Like Mandarin - Kirsten Hubbard [1]
The Little Miss Washokey, Wyo., Pageant—as the butcher paper banner affixed to the stage read—was held every spring on our school’s great lawn. I’d turn seven later that month, which meant the stakes were high: Momma said the winner of the Little Miss Washokey pageant would be eligible for the tri-county pageant in Benton. After that came the state pageant in Cheyenne. And after that, the nationals, which just might make me world famous.
Our talents had been showcased, our speeches recited, our hypothetical questions answered, and the dozen or so of us were packed onstage for the grand finale, which consisted of us bopping in our clashing dresses to music rasping from a tape deck. The wildwinds plucked at the curls of our hair, tugged at our skirts. Momma had pinned a lilac bloom behind my ear, and the wind tore it away.
I remember watching it whirl across the stage like a paper boat caught in an eddy of rainwater, my mouth hanging open.
That was probably when the wind got in.
In the beginning, pageants had been fun for me. Well, maybe not the pageants themselves, but everything that went with them: our exciting road trips, shopping and prepping, all that special time with Momma. But as each pageant season came and went, Momma grew more serious. Or maybe she didn’t—maybe she’d always been dead serious about the pageants, and at almost seven, I was finally old enough to realize it.
Either way, as I watched my purple flower gust over the edge of the stage and disappear, I knew I wanted the fun back.
Momma never forgave me for what I did next.
I gathered the front of my yellow dress with both hands and, to her absolute horror, flipped it over my head.
The audience—parents, schoolteachers, old folks with nothing better to do—gasped in unison. And maybe they sucked in too much wind themselves, because they all began to laugh. Their laughter encouraged me. Whoever was managing the tape deck cranked up the volume, and the other girls stopped dancing to watch as I bounced and skipped and twirled, waving my dress in the air. I kicked over the microphone stand with a bang. I even turned and shook my lacy white bottom.
Clutching at her lopsided french braid, Momma stumbled over the folding metal chairs and the people in them, her face puckered with fury. She marched onstage, shoved down my dress, and latched on to my arm. She didn’t let go until she had dragged me around the corner of the old brick schoolhouse.
“What’s gotten into you, Grace?” Her face was inches from mine. “Why’d you have to go and do that?”
I licked my lips and tasted Vaseline. “Spring fever,” I suggested.
Momma usually chuckled at what she called my precocious remarks. But that time, she just mashed her lips together and shook her head.
“I’ve told you showing your panties in public is obscene. What were you thinking? You knew how important this pageant was! But you decided to make a fool of yourself in front of everybody and humiliate me, you, the entire family …”

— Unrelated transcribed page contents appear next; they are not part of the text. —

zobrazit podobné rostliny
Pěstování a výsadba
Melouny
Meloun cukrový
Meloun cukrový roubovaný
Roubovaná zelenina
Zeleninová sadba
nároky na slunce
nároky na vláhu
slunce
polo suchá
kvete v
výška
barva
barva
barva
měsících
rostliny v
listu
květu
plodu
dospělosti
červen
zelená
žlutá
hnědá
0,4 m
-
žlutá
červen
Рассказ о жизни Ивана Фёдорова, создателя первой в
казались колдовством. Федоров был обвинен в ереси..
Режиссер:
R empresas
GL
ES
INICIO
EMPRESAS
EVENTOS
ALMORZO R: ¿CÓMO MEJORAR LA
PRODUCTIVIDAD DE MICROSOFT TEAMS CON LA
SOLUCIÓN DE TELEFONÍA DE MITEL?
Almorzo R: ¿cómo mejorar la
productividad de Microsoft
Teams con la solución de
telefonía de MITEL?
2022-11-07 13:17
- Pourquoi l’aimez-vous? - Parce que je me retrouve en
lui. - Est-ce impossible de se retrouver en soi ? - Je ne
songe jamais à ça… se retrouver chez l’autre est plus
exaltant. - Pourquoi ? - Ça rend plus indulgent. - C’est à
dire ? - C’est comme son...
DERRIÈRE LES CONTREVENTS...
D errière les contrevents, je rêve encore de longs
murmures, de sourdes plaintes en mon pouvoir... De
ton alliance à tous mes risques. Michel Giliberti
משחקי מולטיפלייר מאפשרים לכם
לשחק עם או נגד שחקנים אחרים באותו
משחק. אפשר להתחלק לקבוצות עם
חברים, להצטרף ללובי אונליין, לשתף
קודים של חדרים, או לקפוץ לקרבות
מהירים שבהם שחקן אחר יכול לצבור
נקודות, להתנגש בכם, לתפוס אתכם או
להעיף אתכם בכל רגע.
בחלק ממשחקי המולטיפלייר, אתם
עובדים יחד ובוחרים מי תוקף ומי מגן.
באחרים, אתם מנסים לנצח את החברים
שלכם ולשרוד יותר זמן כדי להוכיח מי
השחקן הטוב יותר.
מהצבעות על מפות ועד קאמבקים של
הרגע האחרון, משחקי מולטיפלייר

Momma and I were the entire family. I stuck out my bottom lip and nodded at appropriate intervals, hoping she would hurry up and finish yelling so we could get home. Momma scolded me often, but we always hugged and made up.
It was then I noticed Mandarin Ramey.
Of course, I didn’t know she was Mandarin, not yet. She was just a strange girl, standing a few yards away beneath a cottonwood tree, staring openly at us.
In one hand she held a lilac bloom. Her other hand was stuffed into the pocket of her jeans—boys’ jeans, with patches on the knees. Dirt smudged her wind-chapped cheeks. Her skin was darkly tanned, but her eyes were pale hazel, the color of a glass of tea held up to the light. Her tangled black hair seemed to catch the wind, to ride it, like Pocahontas in the Disney movie. She looked like one of those feral children, raised by wolves or worse.
She was the most beautiful thing I had ever seen.
Momma’s voice pierced through my trance. “Are you listening to me?” She gave me a shake. “Have you heard a single word I’ve said?”